> _GIVEN TEXT_:
=== Section Start ===
Additionally, for many infectious threats, such as botulism and smallpox, pregnant women should receive the same prophylaxis and treatment as the general population (Arnon et al., 2001; Meaney–Delman et al., 2014; Petersen et al., 2015). However, because pregnant women and their healthcare providers often overestimate the harms of medication use during pregnancy to the fetus, this can lead to reluctance to use necessary and lifesaving MCMs (Sanz et al., 2001; Cono et al., 2006). For this reason, even when guidance for pregnant women is no different than guidance for the general population, it should be clearly communicated that pregnant women receive the same interventions as the general population.
It is essential that preparedness planning for biological threat agents incorporate special considerations for pregnant women. Several interrelated planning components have been proposed in the literature to ensure critical information about the effects of both the threat and the MCMs on pregnant women is captured during a public health emergency. The components proposed are: (1) generic protocols to conduct research with human subjects approval that includes pregnant women; (2) a network of obstetric and pediatric experts; and (3) funding specific to pregnant women (Faherty et al., 2017). As biological threats are increasingly recognized as a public health threat and new MCMs are researched, developed, procured, and stockpiled, the needs of pregnant women must be considered in preparedness planning.
Disclaimer:
The findings and conclusion in this report are those of the authors and do not necessarily represent the official position of the Centers for Disease Control and Prevention.
=== Section End ===
> _WHAT IS NEEDED_:
From the passage on pregnant women and biological threats, extract the part that begins at the words "It is essential" and stops after the words "in preparedness planning.". Copy it word for word.

> _DATASET CONTENT_:
=== Section Start ===
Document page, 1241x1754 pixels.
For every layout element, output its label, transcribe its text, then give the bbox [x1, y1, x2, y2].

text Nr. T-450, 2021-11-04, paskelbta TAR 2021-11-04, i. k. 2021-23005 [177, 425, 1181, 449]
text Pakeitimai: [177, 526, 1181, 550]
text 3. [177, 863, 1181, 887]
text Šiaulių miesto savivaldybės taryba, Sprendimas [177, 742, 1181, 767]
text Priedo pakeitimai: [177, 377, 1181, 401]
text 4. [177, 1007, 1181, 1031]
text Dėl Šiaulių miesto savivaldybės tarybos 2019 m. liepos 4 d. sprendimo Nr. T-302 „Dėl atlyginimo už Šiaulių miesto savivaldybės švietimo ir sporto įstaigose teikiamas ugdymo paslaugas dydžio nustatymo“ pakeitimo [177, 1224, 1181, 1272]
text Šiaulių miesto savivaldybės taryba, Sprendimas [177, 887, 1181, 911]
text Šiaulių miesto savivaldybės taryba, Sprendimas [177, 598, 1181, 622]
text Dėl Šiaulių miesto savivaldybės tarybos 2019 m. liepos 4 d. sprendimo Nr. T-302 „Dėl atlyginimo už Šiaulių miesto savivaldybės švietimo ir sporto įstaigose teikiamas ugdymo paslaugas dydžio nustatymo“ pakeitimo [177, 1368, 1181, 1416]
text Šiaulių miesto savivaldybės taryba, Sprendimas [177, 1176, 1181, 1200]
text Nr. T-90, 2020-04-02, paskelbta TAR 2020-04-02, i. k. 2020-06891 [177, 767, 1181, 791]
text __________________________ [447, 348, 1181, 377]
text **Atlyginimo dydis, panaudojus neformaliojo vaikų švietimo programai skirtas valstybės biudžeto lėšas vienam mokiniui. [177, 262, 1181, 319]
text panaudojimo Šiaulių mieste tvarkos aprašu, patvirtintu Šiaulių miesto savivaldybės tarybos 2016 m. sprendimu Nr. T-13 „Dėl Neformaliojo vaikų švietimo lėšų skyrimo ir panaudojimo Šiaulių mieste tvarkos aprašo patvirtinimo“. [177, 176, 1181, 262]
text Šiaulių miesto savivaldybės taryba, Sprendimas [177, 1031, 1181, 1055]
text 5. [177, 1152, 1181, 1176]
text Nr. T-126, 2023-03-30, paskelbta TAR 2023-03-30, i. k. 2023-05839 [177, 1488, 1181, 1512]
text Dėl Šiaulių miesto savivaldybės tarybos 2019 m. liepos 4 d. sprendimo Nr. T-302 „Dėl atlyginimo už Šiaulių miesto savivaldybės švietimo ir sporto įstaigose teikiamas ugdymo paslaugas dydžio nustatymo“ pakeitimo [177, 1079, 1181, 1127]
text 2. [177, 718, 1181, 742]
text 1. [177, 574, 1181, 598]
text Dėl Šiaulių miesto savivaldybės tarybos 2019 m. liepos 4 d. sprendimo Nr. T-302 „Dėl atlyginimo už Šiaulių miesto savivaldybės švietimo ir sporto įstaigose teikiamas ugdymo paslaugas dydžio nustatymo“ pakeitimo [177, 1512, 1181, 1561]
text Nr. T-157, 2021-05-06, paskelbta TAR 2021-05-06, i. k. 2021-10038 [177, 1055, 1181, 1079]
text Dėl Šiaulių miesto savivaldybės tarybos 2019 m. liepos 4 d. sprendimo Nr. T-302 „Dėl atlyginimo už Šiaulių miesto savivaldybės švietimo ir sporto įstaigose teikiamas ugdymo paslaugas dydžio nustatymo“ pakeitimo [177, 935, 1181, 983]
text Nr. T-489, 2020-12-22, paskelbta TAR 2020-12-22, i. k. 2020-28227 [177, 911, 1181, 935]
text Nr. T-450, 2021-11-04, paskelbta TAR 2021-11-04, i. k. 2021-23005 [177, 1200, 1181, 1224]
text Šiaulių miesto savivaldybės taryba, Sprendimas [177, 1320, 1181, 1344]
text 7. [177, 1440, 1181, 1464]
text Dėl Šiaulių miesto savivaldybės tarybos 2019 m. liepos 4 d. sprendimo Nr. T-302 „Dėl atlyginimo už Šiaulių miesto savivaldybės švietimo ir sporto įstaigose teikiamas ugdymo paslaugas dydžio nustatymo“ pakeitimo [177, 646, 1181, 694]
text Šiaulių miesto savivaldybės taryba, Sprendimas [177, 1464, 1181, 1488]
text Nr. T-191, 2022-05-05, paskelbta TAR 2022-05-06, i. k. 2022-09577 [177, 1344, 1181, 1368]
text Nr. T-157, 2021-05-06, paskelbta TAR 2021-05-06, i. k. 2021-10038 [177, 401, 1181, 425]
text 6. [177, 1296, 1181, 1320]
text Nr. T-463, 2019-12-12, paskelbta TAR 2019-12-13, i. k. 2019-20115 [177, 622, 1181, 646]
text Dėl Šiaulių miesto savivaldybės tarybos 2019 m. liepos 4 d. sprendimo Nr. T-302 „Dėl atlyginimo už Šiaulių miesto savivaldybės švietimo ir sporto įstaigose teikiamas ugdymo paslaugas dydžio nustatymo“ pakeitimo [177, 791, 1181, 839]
=== Section End ===
> _REPLY_:
It is essential that preparedness planning for biological threat agents incorporate special considerations for pregnant women. Several interrelated planning components have been proposed in the literature to ensure critical information about the effects of both the threat and the MCMs on pregnant women is captured during a public health emergency. The components proposed are: (1) generic protocols to conduct research with human subjects approval that includes pregnant women; (2) a network of obstetric and pediatric experts; and (3) funding specific to pregnant women (Faherty et al., 2017). As biological threats are increasingly recognized as a public health threat and new MCMs are researched, developed, procured, and stockpiled, the needs of pregnant women must be considered in preparedness planning.